The empirical findings of this research paper have significant policy implications: (1) We found that there are differences in environmental regulation policies in the Yangtze River Delta region, which can affect MPE. Therefore, policymakers should establish an environmental regulation system that focuses on fairness and justice, thereby preventing polluting enterprises from relocating due to differences in environmental regulations. (2) The environmental monitoring mechanism of pair assistance policies should be improved, as polluters are expanding into less developed areas under these policies. Jiangsu Province and Zhejiang Province in the Yangtze River Delta region are among the earliest in China to carry out the exploration of pair assistance policies. Pair assistance policies, which were originally designed to enhance economic and social development in underdeveloped regions, have now become transmission channels for pollutants and polluting enterprises, necessitating special attention. Therefore, it is essential to strengthen the environmental monitoring mechanism when formulating and implementing pair assistance policies. (3) The source of polluting enterprises should be considered as one of the bases for ecological compensation and technological compensation. A lifelong environmental tracking and monitoring system is expected to be established for polluting enterprises and their stakeholders, based on the Superfund Act of the United States and the "Dark Green" revolution of the four Nordic countries.

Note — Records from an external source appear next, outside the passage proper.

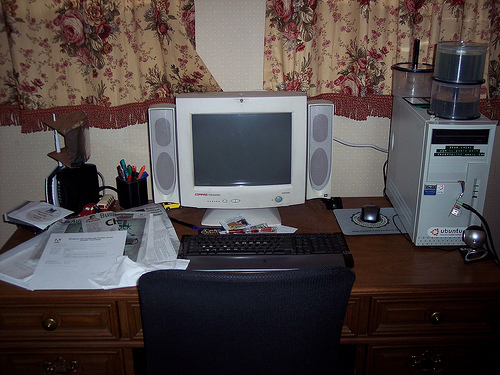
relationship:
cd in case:
[419, 33, 491, 113] [429, 69, 483, 119]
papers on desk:
[2, 207, 187, 307] [3, 183, 498, 360]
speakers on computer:
[136, 107, 231, 218] [156, 103, 308, 188]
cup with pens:
[111, 170, 149, 206] [112, 159, 164, 210]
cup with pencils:
[111, 170, 149, 206] [112, 159, 146, 195]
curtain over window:
[6, 18, 169, 110] [2, 1, 223, 135]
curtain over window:
[265, 15, 382, 82] [2, 1, 223, 135]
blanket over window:
[1, 3, 224, 129] [2, 1, 223, 135]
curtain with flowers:
[260, 0, 496, 105] [3, 3, 491, 115]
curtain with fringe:
[260, 0, 496, 105] [2, 92, 498, 130]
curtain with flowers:
[2, 0, 226, 136] [3, 3, 491, 115]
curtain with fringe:
[2, 0, 226, 136] [2, 92, 498, 130]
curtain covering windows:
[260, 0, 496, 105] [4, 2, 496, 131]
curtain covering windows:
[2, 0, 226, 136] [4, 2, 496, 131]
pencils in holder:
[117, 155, 148, 178] [116, 170, 148, 207]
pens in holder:
[114, 157, 149, 177] [116, 170, 148, 207]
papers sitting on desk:
[24, 221, 139, 299] [1, 196, 499, 372]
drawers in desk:
[0, 296, 498, 372] [4, 247, 498, 357]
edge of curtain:
[109, 117, 127, 130] [2, 0, 226, 136]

This paper is not without limitations that necessitate further elaboration in future research efforts. Firstly, the analysis of both the comprehensive MPE and the internal migration of cities divided into districts requires further attention. Secondly, the extant research pertaining to the identification of polluting enterprises primarily rests on the scrutiny of 2-digit industry categories, thus lacking in granularity. Given the disparities in technological advancement within industries, particularly in the context of the value chain division of labor, there may be significant variation in pollution emission levels despite belonging to the same industry classification. Accordingly, forthcoming research will leverage enterprise-level pollution emission data to explore the degree of pollution emission intensity among different value chain links.